2016- 2021 – The Shape of your Absence + Given Form. The drawings begin by laying my body (or another’s) on paper and tracing around it with pencil. It’s an awkward action to perform, this going around and around the body, and it is intimate when I perform it on another. I consider it a tender act of knowing, a document of our bodily form; it is the shape of our absence. David Hammons’ body prints and the handprints in the caves of Lascaux are influential to the work. Exploring the shape of a body, and other form-shapes, stems from a belief that one can know and document through drawing.

2015- The End of the Line.  There is a heightened sense of meaning, an intense awareness of things in the world during grief.  It throttles signification into high gear and no material or event is just material or event, but a major forecast or token of how things are either fully connected or not at all.  It is a broad net.  Sticky, amber flypaper rolled into links that become part of a chain; tracings of a smooth, arched river stone; paper rising up to hold aloft and then absorb a tear, all become metaphor or simile or prophecy.

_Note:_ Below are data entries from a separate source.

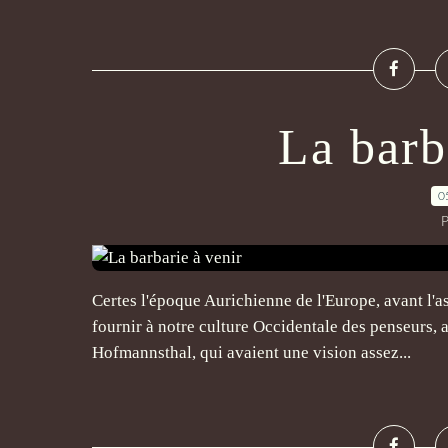
La barb
0
P
Certes l'époque Aurichienne de l'Europe, avant l'a
fournir à notre culture Occidentale des penseurs, 
Hofmannsthal, qui avaient une vision assez...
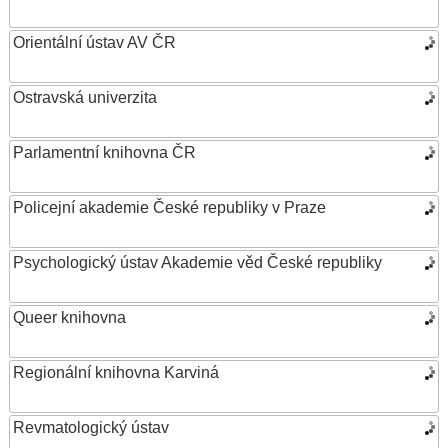
Orientální ústav AV ČR
Ostravská univerzita
Parlamentní knihovna ČR
Policejní akademie České republiky v Praze
Psychologický ústav Akademie věd České republiky
Queer knihovna
Regionální knihovna Karviná
Revmatologický ústav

2010-2014 The line as horizon is a picture device and a psychological place. In the drawing the horizon is made up of dashed lines, which refer to the process of its own making and provide a rhythmic, syncopated space. It is a place where two things meet, not only land and sky or water and sky, but also day meeting night in the form of a sunset. You ride off into it—the end of one thing and the beginning of another, uncertain future. While we might think of the sunset as a comforting trope, I want to show the hovering, unstable moment produced at this juncture of past and present. Formally, the thing is built through the accretion of vertical and horizontal lines taken from Mondrian, Van Gogh, and the Bauhaus Weavers. For a bit of big sky romanticism I searched Thomas Cole, Donald Judd and the films of John Ford.

2005-2009  A single dot of ink repeated randomly until it isn’t random any longer. Sometimes, a stamp depicting the dots is used alongside the actual handmade dots.